_Quoted text_
========================

If Anderson is "all for bowlers being captains", Don Bradman offered the counter-argument in The Art of Cricket, reasoning that they would lack objectivity about their own workload. "They tend either to over-bowl themselves or not to bowl enough," reinforced Brearley, "from conceit, modesty or indeed self-protection." On the other hand, he continued, two of the best postwar captains in his view were Benaud and Illingworth, outliers both.



It's all a matter of class, of course. Back when such distinctions were made, the amateurs were almost invariably batsmen, cravat-wearing types accustomed to being served hittable offerings by lowly, gnarly professionals


In his 1980 book Captaincy, Illingworth argued that the allrounder, and especially those who were also twirlers like himself and Benaud, were the best equipped for the job. He also took issue with Bradman in his autobiography Yorkshire and Back:

"Basically, I felt my two strongest points were, first, after playing for quite a time I knew batsmen pretty well and I knew their temperaments so I thought I set good fields; and second, I think I was able to get the best out of people because they trusted me. I knew when to attack and when to defend, which governed field placing, and my handling of the bowling."

Video has aided such knowledge, granted, but there's no substitute for a bowler's instinct.

Benaud also rated Illingworth high above the herd. In his 1984 book, Benaud of Reflection he wrote:

"He was a deep thinker on the game, without having any of the theories which sometimes produce woolly thinking from captains. He was a shrewd psychologist and one who left his team in no doubt as to what he required of them. Above all, though, he made his decisions before the critical moment. It was never a case of thinking for an over or two about whether or not a move should be made. If he had a hunch it would work, and if it seemed remotely within the carefully laid-down plans of the series, then he would do it."

What counted above all, felt Illingworth, under whose charge England enjoyed most of their record 26-match unbeaten run between 1969 and 1971, was honesty. During the summer of 1970, opener Brian Luckhurst asked him, somewhat tentatively, whether he had any chance of being picked for that winter's Ashes tour, having made a fair few runs in the first three Tests of the series against a powerful Rest of the World attack. "You're almost on the boat now," replied Illy. "Now what I liked about that," he recollected, "was that Brian had only played three matches with me, and yet he felt that not only could he ask a question, but he was reasonably sure he'd get an honest answer."

========================

_Given data_

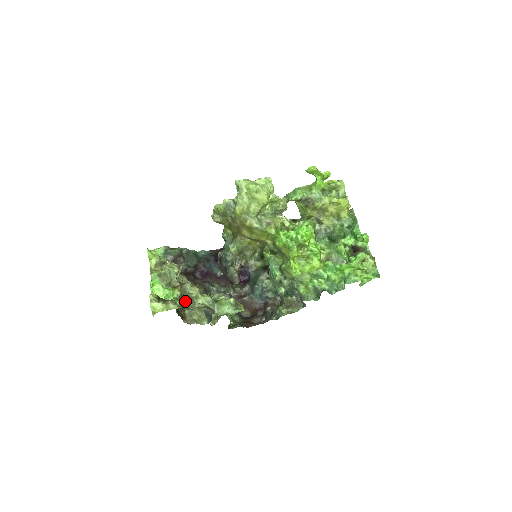
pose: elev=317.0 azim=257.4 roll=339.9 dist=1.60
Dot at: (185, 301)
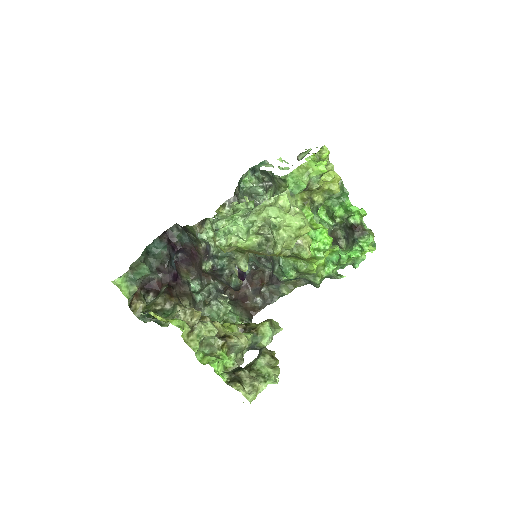
Dot at: (278, 379)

========================

_Set task 1_
From the passage on cricket captaincy, extract the wording from "If Anderson is" up to and including "Illingworth, outliers both.".
_Set task 2_
In the passage on cricket captaincy, in what year did Illingworth publish his book Captaincy?
_Set task 3_
Carry on writing the passage on cricket captaincy from the point where it stops.

_Result 1_
If Anderson is "all for bowlers being captains", Don Bradman offered the counter-argument in The Art of Cricket, reasoning that they would lack objectivity about their own workload. "They tend either to over-bowl themselves or not to bowl enough," reinforced Brearley, "from conceit, modesty or indeed self-protection." On the other hand, he continued, two of the best postwar captains in his view were Benaud and Illingworth, outliers both.

_Result 2_
1980

_Result 3_
Ah, but what if the truth had been, in the captain's view, that Luckhurst was nowhere near the boat? "I wouldn't have told him, 'You've no bloody chance.' I like to think it is possible to be less brutal than that while being sincere, but I would have told him straight that his chances were slim, or even less than that."



Ray Illingworth (right): "I felt my two strongest points were, first, after playing for quite a time, I knew batsmen pretty well, so I thought I set good fields; and second, I think I was able to get the best out of people" © PA Photos


So, knowledge of batsmen, intelligence, psychological insight and honesty: all assets that Anderson possesses, and has employed in support of his captains. Unlike most fast bowlers, moreover, he fields in the slips - one of the better vantage points, if perhaps overrated. He says he enjoyed leading Lancashire on a pre-season tour but acknowledges that, as a fast bowler of advanced age, promoting him now would have made little sense. And yes, if we're brutally honest, had the vacancy arisen, say, three years ago, it is questionable whether he could have been relied upon to control the flashes of temper that have occasionally plunged him into hot water.

Brearley, for his part, contended that a fast bowler should only ever be made captain as a last resort. "It takes an exceptional character to know when to bowl, to keep bowling with all his energy screwed up into a ball of aggression, and to be sensitive to the needs of the team, both tactically and psychologically. [Bob] Willis in particular always shut himself up into a cocoon of concentration and fury for his bowling." The exception, he allowed, was Mike Procter. "Vintcent van der Bijl, who played under Procter for Natal, speaks of his ability to develop each player's natural game and of the enthusiasm that he brought to every match."

Benaud disagreed with Brearley, hailing Keith Miller, a fast bowling allrounder, as the best captain he played under. "No one under whom I played sized up a situation more quickly and no one was better at summing up a batsman's weaknesses," Benaud wrote. "He had to do this for himself when he was bowling and it was second nature for him to do so as captain."

Unaccountably to many, while his tenure as New South Wales captain kicked off a run of nine consecutive Sheffield Shield titles, the nearest Miller came to leading his country was when he took over from the injured Ian Johnson for the first Test of the 1954-55 Caribbean tour in Jamaica, which saw him handle his attack astutely over both West Indies innings, score a century and grab five wickets.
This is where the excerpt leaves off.